Moving to batch writes of 100 rows, we observe that the MySQL performance start to improve. MongoDB performs well for the same reason of the single write.
All databases (except MongoDB) has low response time since the tweet id has been configured as primary key. MongoDB has more overhead since it is not indexed by primary key (but it could be).
All databases have similar performance when the select involves a non indexed field. VoltDB performs a bit better than the other databases. When we added a secondary index for Cassandra, it improved the performance (as exptected).
All databases have similar performance when the select involves a non indexed field. VoltDB performs a bit better than the other databases. Even though we added a secondary index for Cassandra, it does not improve its performance. This is related to the fact that the index is an Hash index and so it does not help when we are filtering data through a range condition.
This chart shows that Cassandra does not work well with application side joins.
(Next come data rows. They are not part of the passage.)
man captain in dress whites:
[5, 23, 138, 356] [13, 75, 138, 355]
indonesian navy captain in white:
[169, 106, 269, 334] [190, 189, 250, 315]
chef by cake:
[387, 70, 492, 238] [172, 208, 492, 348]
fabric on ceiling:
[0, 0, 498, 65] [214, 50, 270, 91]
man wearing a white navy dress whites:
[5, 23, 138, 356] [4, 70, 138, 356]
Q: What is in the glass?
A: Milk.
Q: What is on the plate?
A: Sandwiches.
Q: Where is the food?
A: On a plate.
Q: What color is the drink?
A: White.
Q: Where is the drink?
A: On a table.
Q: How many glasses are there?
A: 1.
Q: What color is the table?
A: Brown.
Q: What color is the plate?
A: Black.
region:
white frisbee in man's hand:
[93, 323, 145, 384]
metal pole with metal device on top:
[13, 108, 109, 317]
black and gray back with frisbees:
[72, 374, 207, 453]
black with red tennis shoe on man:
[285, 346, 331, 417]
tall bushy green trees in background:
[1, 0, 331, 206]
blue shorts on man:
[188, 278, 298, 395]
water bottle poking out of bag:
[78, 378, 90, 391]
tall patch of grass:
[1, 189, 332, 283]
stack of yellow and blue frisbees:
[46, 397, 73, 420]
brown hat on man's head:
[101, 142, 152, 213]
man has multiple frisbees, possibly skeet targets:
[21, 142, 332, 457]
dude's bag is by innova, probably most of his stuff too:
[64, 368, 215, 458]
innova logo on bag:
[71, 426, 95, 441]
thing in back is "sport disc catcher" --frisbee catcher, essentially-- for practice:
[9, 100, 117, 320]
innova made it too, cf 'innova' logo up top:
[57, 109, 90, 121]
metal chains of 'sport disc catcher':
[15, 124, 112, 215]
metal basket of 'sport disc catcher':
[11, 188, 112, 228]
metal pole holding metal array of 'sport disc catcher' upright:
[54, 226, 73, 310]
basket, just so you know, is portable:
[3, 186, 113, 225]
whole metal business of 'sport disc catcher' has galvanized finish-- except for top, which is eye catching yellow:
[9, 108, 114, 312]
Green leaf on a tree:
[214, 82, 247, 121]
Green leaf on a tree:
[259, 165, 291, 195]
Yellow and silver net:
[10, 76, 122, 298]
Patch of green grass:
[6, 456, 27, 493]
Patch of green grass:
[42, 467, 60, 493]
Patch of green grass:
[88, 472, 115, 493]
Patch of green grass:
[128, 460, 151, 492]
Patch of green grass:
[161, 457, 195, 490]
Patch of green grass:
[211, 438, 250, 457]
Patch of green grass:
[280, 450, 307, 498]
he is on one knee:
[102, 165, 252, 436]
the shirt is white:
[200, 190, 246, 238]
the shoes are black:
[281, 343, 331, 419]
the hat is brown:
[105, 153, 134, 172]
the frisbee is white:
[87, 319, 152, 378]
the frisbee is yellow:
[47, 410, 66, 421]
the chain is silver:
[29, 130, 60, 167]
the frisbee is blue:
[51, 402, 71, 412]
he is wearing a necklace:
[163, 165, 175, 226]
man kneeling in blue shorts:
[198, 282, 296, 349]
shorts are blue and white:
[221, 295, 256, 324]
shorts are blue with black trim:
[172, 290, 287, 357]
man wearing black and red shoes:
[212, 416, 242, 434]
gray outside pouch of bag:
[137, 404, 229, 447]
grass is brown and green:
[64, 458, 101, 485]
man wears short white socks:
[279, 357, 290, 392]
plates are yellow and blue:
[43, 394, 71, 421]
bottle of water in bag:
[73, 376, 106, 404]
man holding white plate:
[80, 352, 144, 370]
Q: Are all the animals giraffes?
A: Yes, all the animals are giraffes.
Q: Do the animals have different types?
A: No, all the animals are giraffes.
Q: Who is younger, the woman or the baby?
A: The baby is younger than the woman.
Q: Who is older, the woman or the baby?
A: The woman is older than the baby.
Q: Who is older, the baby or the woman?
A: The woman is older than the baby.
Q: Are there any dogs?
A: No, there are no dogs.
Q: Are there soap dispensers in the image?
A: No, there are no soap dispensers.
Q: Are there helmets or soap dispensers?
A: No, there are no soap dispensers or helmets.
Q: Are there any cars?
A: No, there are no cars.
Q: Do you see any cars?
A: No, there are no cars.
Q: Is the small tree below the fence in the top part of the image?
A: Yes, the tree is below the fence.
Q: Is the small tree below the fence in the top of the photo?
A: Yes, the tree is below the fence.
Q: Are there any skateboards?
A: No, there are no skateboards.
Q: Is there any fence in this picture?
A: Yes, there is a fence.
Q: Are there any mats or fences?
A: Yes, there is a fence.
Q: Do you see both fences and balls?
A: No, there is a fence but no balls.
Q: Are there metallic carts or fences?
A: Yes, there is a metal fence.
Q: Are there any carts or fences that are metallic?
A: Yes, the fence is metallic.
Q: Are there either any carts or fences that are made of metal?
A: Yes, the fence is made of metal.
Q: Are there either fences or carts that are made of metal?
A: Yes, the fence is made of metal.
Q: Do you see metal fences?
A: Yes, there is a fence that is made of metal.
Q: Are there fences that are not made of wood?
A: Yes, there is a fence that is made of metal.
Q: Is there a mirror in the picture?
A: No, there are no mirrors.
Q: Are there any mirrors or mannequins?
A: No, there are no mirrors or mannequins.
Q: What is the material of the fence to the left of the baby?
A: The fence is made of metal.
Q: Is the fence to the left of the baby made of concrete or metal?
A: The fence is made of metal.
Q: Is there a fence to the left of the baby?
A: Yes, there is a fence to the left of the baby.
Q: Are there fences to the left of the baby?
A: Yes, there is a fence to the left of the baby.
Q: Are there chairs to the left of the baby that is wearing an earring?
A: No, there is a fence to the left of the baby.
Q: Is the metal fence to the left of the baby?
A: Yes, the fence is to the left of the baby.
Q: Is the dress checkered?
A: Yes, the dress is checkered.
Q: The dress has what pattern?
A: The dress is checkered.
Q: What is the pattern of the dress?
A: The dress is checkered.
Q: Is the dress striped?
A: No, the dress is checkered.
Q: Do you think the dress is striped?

For this reason it is suggested to denormalize the data and make a table/column-family for each query. On the other side, MongoDB performs better than the other database since it does not needs to join multiple table (all the information are contained in the same row document).
In Cassandra, creating a column family for the join complex query improves the performance a lot. In fact, in this way, it reaches performance similar to the SQL/NewSQL one.